Dans le Paris de la fin des années 50, quand nous allions rendre visite à ma tante, mes parents ma sœur et moi, nous y allions à pied. De la rue Richer jusqu’à la rue Tiquetonne il y a une jolie trotte, surtout quand le gamin n’a pas dix ans et sa sœur moins encore. Je ne me souviens plus du trajet exact que nous empruntions, mais il ne devait pas être loin de celui-ci, descendre vers le sud par la rue du Faubourg Montmartre, traverser les Grands Boulevards, enquiller la rue Montmartre jusqu’à la rue Etienne Marcel puis se glisser dans l’étroite rue Tiquetonne.
Le taxi n’a jamais été un moyen de transport utilisé dans ma famille, trop élitiste à l’époque, trop cher, lié à des occasions trop exceptionnelles, je ne sais pas, je n’en connais pas la raison et depuis moi-même je n’ai que rarement ce réflexe. Nous aurions pu prendre le bus ou le métro, mais pour ce trajet c’était toujours pédibus.
Pourtant le bus, moi j’aimais bien ça, d’ailleurs je trouve encore que c’est un merveilleux moyen de circuler à Paris, quand on est pas pressé bien évidemment.

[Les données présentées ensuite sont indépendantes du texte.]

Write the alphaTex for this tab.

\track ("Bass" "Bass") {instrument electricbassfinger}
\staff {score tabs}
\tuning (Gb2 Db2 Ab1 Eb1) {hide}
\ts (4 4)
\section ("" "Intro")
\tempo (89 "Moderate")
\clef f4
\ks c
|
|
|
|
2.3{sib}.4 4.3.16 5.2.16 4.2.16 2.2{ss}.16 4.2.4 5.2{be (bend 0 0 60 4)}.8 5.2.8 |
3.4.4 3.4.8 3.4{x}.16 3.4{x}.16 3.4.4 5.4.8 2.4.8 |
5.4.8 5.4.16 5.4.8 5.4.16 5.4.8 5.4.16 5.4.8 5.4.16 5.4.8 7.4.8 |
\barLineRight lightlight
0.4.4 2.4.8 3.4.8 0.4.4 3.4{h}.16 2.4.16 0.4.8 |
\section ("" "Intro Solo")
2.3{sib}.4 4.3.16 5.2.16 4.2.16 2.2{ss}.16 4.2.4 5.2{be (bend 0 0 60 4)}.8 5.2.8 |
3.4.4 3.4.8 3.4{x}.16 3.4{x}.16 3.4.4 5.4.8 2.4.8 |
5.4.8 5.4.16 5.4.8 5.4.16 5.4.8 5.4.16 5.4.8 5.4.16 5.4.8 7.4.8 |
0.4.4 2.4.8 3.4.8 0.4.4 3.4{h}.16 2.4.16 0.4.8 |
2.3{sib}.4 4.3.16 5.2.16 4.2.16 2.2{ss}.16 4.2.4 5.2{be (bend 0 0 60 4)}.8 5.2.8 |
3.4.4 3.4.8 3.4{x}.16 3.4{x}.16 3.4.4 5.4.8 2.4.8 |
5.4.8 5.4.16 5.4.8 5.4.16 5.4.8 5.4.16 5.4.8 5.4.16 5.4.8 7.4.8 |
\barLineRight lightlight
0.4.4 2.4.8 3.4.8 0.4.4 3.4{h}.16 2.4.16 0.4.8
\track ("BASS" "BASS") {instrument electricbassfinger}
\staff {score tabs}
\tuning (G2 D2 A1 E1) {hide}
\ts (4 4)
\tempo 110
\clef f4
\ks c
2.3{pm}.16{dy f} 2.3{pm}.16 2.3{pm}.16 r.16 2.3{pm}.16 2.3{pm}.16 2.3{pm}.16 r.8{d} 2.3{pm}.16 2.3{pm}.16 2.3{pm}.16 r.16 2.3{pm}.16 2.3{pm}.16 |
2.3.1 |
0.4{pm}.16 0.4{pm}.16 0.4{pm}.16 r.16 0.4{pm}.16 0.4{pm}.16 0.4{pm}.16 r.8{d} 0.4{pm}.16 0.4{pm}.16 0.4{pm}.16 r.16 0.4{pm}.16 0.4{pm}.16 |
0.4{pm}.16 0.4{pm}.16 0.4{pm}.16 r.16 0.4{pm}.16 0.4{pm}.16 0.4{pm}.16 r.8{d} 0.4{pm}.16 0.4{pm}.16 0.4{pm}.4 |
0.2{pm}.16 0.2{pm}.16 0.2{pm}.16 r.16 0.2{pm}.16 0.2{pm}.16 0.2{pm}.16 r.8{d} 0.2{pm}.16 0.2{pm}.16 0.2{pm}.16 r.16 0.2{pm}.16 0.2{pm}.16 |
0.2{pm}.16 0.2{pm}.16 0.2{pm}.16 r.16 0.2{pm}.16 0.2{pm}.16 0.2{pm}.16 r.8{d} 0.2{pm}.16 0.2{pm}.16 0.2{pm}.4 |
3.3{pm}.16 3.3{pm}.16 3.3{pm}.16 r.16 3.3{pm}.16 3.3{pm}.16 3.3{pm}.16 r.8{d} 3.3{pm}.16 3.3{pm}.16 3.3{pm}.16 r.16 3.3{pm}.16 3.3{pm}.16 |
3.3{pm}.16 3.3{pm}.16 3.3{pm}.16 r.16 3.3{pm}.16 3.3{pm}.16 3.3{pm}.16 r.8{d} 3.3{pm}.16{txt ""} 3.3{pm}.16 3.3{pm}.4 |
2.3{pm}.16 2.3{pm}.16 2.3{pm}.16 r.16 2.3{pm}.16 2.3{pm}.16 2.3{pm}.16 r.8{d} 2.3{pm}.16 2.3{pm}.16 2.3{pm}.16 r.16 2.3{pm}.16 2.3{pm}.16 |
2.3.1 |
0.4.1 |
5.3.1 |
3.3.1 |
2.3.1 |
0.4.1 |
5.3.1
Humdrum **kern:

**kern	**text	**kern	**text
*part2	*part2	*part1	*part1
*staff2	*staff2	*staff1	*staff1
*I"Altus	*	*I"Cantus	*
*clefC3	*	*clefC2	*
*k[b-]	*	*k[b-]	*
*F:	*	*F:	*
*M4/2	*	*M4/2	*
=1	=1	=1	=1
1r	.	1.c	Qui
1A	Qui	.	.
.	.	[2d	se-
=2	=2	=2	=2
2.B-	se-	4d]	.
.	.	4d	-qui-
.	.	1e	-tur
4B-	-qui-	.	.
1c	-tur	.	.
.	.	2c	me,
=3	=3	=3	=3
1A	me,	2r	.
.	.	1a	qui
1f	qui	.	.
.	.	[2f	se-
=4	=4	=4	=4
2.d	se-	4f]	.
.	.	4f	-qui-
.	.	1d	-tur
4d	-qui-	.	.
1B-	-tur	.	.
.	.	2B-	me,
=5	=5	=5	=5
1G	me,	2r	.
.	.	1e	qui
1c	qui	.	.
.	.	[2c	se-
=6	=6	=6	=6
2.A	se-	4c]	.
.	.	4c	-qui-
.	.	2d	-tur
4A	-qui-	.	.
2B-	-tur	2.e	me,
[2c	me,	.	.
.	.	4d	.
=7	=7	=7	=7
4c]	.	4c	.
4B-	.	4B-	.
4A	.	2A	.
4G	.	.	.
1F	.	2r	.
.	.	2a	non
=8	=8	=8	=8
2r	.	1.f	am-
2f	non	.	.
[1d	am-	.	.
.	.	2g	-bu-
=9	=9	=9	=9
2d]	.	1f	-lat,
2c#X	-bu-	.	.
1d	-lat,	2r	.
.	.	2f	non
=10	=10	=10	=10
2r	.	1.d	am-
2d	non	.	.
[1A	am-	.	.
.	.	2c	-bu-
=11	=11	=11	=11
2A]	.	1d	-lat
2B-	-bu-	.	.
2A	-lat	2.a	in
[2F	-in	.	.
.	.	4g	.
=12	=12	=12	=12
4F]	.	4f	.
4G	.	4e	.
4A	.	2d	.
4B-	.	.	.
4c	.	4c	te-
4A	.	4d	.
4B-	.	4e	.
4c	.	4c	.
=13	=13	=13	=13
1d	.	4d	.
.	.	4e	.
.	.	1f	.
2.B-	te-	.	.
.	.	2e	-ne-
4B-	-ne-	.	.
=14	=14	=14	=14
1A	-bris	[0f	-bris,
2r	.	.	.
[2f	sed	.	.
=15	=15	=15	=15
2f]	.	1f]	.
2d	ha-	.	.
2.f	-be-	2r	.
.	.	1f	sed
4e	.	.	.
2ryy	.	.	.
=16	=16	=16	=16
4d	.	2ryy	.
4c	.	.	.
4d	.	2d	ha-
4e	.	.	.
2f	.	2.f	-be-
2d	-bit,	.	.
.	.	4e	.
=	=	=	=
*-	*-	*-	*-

A cette époque, les autobus étaient à plateforme, mais commençons par le commencement.
A l’arrêt du bus, une machine vous délivrait un ticket avec un numéro d’ordre, ce bout de papier ne vous autorisait pas à voyager mais permettait de faire monter les gens dans le véhicule selon un ordre précis, ce qui interdisait aux resquilleurs de griller la politesse à ceux attendant depuis plus longtemps qu’eux.
On montait dans le bus par l’arrière, par la fameuse plateforme où vous attendait le receveur. Homme orchestre et à tout faire, il incarnait ce mode de transport à lui tout seul. Un uniforme avec casquette plate pour la prestance et l’affirmation de son autorité et suprême distinction, une boîte métallique grise à manivelle fixée à la ceinture sur le ventre, avec laquelle il compostait bruyamment votre titre de transport. Sur la plateforme ça se bousculait un peu, les usagers poussaient pour monter et comme la marche était haute ce n’était pas une sinécure pour tout le monde, le contrôleur contrôlait puis vous dirigeait vers l’intérieur du véhicule et les places assises quand il en restait, mais certains préféraient rester sur la plateforme, à l’air libre, qu’il pleuve ou qu’il vente, pour fumer ou parce qu’ils descendaient bientôt et qu’entrée et sortie se faisaient par ce même lieu. Reconnaissons que c’était un sacré bazar entre ceux qui montaient, ceux qui descendaient et ceux qui stationnaient, avec le contrôleur au milieu détachant ou rattachant la petite chaîne qui servait de porte d’accès.
Les retardataires courraient sur la chaussée, hélant l’autobus et quémandant la clémence de l’homme en uniforme qui parfois retirait la chaîne le temps que le passager saute dans le bus en marche. A cette époque, voyager pouvait s’avérer risqué. D’autres fois, incorruptible et pour manifester sa supériorité sur le pékin pédestre, il laissait le quidam s’essouffler comme un damné au cul de l’autobus jusqu’à ce que le malheureux n’en puisse plus ou réalise qu’il était arrivé à destination ; manifestation puérile d’un mince pouvoir qu’on rencontre tous les jours, dans tous les métiers. Le contrôleur avait aussi une mission bien précise, c’est lui qui donnait le signal du départ au conducteur par le biais d’une chaîne avec une poignée en bois pendant du plafond. Un peu comme une châsse d’eau dans un WC à la turque. Mission de confiance et de prestige, donc.
Vous l’aurez deviné, tous les gamins de mon âge ne rêvaient que d’une seule chose, voyager sur cette plateforme, cramponnés à la rambarde qui leur arrivait à la hauteur des yeux, sentir le vent dans leurs cheveux, rire des malheureux arrivés trop tard à l’arrêt et s’émerveiller de la drôle de machine à manivelle qui dormait sur le ventre du contrôleur, tout en espérant secrètement pouvoir tirer sur la chaîne si l’occasion s’en présentait.